Photo: after harvesting, continue to care for blackcurrants
Control of diseases and pests of black currant
There are a lot of pests and diseases on currants. If you planted a high-quality seedling in an area where currants had not grown before, they will not appear very soon, if at all.
The most common diseases on currants are:
- terryness,
- gray rot (usually with high humidity – try to simply reduce watering),
- powdery mildew (also occurs as a result of either prolonged rains and fogs or excessive watering).
____________________________________________
HOW TO FIGHT APHIES ON CURRANTS
____________________________________________
Among the insects that harm black currants are:
- spider mite (sucks juice from leaf blades),
- kidney mite (lives directly in the buds, which is why they swell, turning into balls, and do not bloom at all)
- fruit sawfly,
- glassware (caterpillar living right in the center of the shoot),
- flamethrower.
____________________________________________
TREATING CURRANTS WITH BOILING WATER IN SPRING FROM BUD MITE
When processing with approved chemicals, it is important to know:
- no treatments can be carried out a month before harvesting,
- fungicides must be used against fungal diseases,
- against ticks – acaricides,
- against insect pests – insecticides.
Folk remedies for diseases and pests are used for prevention:
- in the spring, even before the buds open, currant bushes are watered with water at a temperature of about 80 °C at the rate of 3 liters for each plant,
- remove affected shoots and leaves in a timely manner, burn them outside the site,
- cut off and burn buds affected by bud mites,
- Before the buds open, the bushes can be sprayed with a 1-2% solution of Bordeaux mixture, killing the fungal infection.
_____________________________________________
DISEASES AND PESTS OF CURRANTS AND GOOSEBERRY
Photo: preventive treatments and proper agricultural technology will protect black currants
Propagation of black currant
Black currant is one of the few crops that is extremely easy to propagate and in a variety of ways:
- slice lignified cuttings as long and thick as a pencil and stick into the soil in September, and each will form a new bush.
- root green June cuttings in the greenhouse, watering them more often.
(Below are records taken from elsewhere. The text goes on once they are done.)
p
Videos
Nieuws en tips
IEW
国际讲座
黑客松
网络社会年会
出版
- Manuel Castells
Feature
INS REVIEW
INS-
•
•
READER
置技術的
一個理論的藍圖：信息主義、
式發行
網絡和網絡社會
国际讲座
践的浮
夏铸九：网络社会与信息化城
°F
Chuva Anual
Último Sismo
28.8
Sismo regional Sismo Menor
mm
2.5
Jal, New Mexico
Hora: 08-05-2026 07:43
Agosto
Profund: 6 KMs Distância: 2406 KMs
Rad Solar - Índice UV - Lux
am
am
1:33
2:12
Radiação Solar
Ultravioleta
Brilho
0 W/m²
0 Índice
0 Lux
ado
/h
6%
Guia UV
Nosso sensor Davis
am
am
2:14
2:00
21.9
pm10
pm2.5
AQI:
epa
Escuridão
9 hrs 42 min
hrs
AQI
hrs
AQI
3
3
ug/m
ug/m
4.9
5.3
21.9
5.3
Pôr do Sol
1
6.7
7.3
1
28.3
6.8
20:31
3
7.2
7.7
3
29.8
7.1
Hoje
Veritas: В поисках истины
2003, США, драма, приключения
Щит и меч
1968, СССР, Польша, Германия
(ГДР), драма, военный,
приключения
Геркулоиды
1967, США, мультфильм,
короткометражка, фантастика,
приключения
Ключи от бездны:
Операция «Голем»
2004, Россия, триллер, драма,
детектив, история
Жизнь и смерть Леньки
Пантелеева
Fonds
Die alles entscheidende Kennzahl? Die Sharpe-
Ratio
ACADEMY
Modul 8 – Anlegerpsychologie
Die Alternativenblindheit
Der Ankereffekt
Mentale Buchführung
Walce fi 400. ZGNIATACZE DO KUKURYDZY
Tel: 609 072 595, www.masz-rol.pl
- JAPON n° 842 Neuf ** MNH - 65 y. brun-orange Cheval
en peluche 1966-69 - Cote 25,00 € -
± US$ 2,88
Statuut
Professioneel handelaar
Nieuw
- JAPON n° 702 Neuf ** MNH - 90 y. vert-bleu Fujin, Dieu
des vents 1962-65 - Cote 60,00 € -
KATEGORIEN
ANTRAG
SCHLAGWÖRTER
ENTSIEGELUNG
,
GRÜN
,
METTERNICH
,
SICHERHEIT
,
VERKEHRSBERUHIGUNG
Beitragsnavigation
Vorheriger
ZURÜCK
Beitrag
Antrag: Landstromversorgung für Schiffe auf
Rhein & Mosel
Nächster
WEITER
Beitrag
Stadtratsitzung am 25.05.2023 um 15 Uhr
- cover the bush with earth, leaving only one crown, then all shoots will form adventitious rootsand the shoots can be separated and planted as independent plants,
- or propagate horizontal layers: spread the shoots radially over the surface of the soil, and sprinkle them with 1 cm thick soil. From each bud, a shoot will begin to grow upward, and roots will begin to grow downward. All that remains to do in the fall is to separate such shoots, divide them into parts with roots and plant them around the site.